Work task: Pick out and copy every line of the data below that contains the string "Crypto".

Collected data:
# # # # # # #

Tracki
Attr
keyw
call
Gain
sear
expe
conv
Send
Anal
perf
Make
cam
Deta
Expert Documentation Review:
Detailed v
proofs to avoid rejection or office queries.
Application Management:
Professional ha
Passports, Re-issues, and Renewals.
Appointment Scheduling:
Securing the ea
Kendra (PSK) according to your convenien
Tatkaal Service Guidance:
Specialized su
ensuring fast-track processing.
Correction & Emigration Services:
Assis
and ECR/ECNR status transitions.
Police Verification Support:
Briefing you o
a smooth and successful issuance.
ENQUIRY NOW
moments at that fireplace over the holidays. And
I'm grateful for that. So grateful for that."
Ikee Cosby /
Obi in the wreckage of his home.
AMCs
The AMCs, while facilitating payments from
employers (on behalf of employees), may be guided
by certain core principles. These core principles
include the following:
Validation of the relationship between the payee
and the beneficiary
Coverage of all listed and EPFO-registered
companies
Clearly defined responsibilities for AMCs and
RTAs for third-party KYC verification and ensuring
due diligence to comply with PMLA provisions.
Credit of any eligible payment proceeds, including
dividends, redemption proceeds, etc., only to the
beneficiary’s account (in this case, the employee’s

# # # # # # #

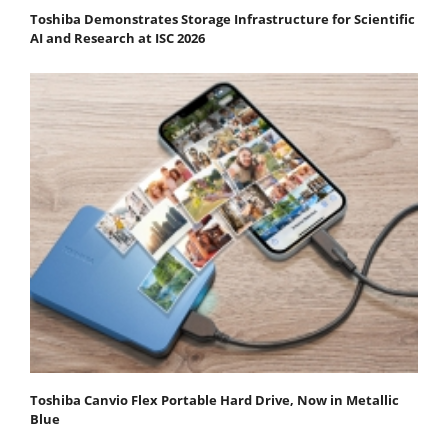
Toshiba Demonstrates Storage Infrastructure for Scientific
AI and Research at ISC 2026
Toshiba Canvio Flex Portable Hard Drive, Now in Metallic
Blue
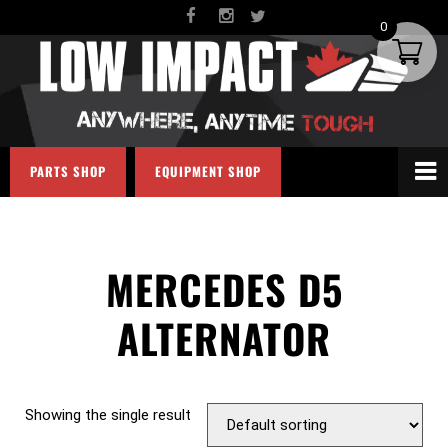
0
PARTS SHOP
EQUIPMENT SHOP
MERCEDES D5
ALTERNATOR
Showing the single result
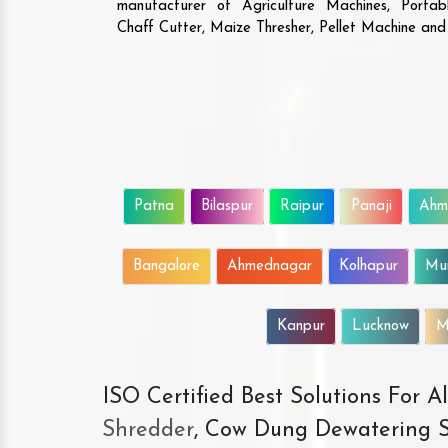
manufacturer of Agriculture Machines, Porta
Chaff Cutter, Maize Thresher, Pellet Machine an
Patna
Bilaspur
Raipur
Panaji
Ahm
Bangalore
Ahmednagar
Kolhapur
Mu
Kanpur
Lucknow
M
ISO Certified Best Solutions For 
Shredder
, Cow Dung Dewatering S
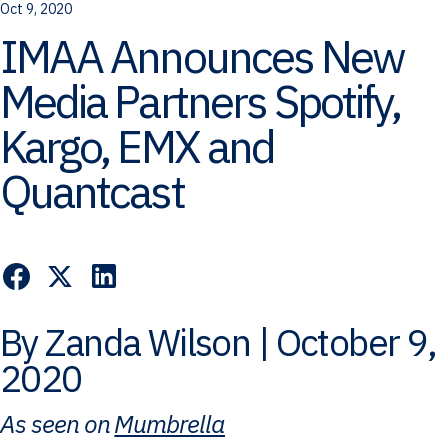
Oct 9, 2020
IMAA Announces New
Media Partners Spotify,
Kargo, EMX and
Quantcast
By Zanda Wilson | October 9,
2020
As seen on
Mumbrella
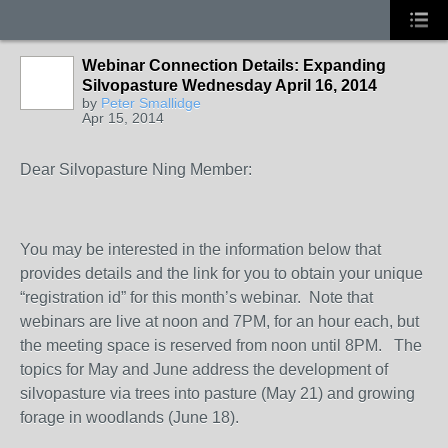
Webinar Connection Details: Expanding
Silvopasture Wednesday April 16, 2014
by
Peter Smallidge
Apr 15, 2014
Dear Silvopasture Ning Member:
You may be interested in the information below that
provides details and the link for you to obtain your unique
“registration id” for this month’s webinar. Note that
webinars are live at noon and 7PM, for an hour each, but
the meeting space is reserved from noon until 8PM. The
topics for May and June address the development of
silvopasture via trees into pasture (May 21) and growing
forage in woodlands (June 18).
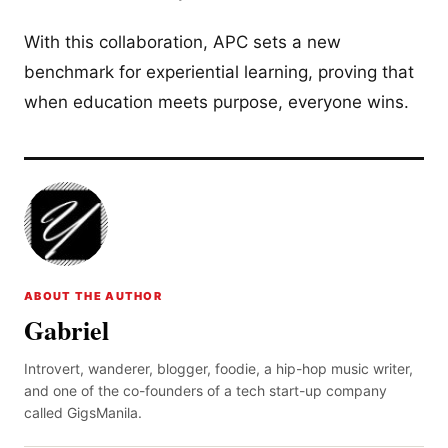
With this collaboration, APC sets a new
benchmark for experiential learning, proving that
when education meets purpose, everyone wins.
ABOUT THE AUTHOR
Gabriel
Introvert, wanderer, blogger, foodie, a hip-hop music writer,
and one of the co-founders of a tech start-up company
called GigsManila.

# # # # # # #

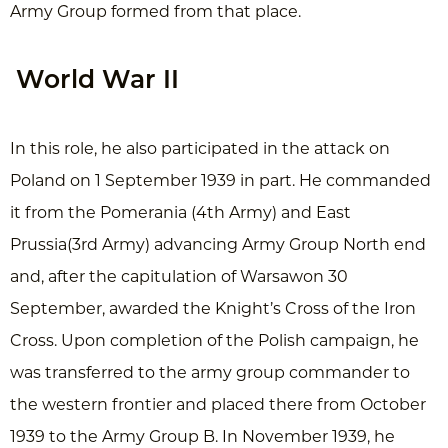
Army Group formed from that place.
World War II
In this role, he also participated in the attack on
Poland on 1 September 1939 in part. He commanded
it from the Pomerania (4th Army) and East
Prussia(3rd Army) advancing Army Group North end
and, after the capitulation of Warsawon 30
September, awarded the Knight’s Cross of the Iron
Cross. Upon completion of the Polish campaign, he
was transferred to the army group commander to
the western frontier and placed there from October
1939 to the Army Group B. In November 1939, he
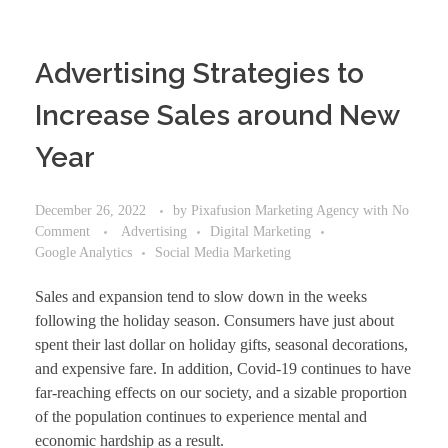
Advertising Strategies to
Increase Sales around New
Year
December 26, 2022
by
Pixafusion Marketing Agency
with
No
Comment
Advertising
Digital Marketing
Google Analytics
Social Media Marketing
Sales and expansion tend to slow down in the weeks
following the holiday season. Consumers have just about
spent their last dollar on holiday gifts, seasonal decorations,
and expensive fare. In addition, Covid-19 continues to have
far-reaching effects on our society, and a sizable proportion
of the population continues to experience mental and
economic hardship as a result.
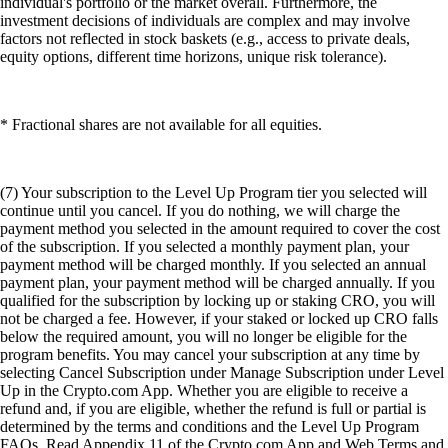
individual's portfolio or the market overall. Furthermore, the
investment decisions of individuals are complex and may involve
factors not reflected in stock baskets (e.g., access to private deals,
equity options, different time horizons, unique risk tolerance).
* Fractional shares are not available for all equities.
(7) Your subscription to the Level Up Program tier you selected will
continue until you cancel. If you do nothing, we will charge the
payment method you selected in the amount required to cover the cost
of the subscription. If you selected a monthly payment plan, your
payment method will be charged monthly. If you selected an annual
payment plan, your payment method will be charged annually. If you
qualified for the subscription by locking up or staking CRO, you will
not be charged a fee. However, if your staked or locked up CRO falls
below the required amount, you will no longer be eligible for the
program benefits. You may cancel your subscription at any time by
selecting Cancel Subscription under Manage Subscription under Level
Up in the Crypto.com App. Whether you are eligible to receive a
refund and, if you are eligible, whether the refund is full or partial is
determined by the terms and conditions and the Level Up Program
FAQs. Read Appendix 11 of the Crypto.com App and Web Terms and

# # # # # # #

Your response:
Up in the Crypto.com App. Whether you are eligible to receive a
FAQs. Read Appendix 11 of the Crypto.com App and Web Terms and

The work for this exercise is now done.